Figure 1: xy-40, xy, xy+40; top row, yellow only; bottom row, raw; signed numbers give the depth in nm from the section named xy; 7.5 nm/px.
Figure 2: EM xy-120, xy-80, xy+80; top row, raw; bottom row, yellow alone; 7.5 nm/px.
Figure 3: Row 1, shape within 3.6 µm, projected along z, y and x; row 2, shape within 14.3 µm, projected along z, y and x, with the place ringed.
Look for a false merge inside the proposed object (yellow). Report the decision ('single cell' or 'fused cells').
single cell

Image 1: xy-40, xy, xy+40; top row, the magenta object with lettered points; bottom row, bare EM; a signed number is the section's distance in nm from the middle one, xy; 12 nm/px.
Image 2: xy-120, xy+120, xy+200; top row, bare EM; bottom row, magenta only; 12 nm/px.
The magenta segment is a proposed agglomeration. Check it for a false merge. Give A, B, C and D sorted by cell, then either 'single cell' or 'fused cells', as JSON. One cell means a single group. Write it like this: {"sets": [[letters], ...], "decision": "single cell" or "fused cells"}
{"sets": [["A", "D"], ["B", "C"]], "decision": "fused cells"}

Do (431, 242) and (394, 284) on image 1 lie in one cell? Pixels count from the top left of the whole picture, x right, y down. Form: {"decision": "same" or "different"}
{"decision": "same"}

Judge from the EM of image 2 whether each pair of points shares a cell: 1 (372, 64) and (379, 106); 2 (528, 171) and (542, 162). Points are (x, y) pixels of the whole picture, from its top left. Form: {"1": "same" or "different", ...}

TASK DIRECTIONS:
Transcribe the listing above exactly, including every line.

WORKED SOLUTION:
Figure 1: xy-40, xy, xy+40; top row, yellow only; bottom row, raw; signed numbers give the depth in nm from the section named xy; 7.5 nm/px.
Figure 2: EM xy-120, xy-80, xy+80; top row, raw; bottom row, yellow alone; 7.5 nm/px.
Figure 3: Row 1, shape within 3.6 µm, projected along z, y and x; row 2, shape within 14.3 µm, projected along z, y and x, with the place ringed.
Look for a false merge inside the proposed object (yellow). Report the decision ('single cell' or 'fused cells').
single cell

Image 1: xy-40, xy, xy+40; top row, the magenta object with lettered points; bottom row, bare EM; a signed number is the section's distance in nm from the middle one, xy; 12 nm/px.
Image 2: xy-120, xy+120, xy+200; top row, bare EM; bottom row, magenta only; 12 nm/px.
The magenta segment is a proposed agglomeration. Check it for a false merge. Give A, B, C and D sorted by cell, then either 'single cell' or 'fused cells', as JSON. One cell means a single group. Write it like this: {"sets": [[letters], ...], "decision": "single cell" or "fused cells"}
{"sets": [["A", "D"], ["B", "C"]], "decision": "fused cells"}

Do (431, 242) and (394, 284) on image 1 lie in one cell? Pixels count from the top left of the whole picture, x right, y down. Form: {"decision": "same" or "different"}
{"decision": "same"}

Judge from the EM of image 2 whether each pair of points shares a cell: 1 (372, 64) and (379, 106); 2 (528, 171) and (542, 162). Points are (x, y) pixels of the whole picture, from its top left. Form: {"1": "same" or "different", ...}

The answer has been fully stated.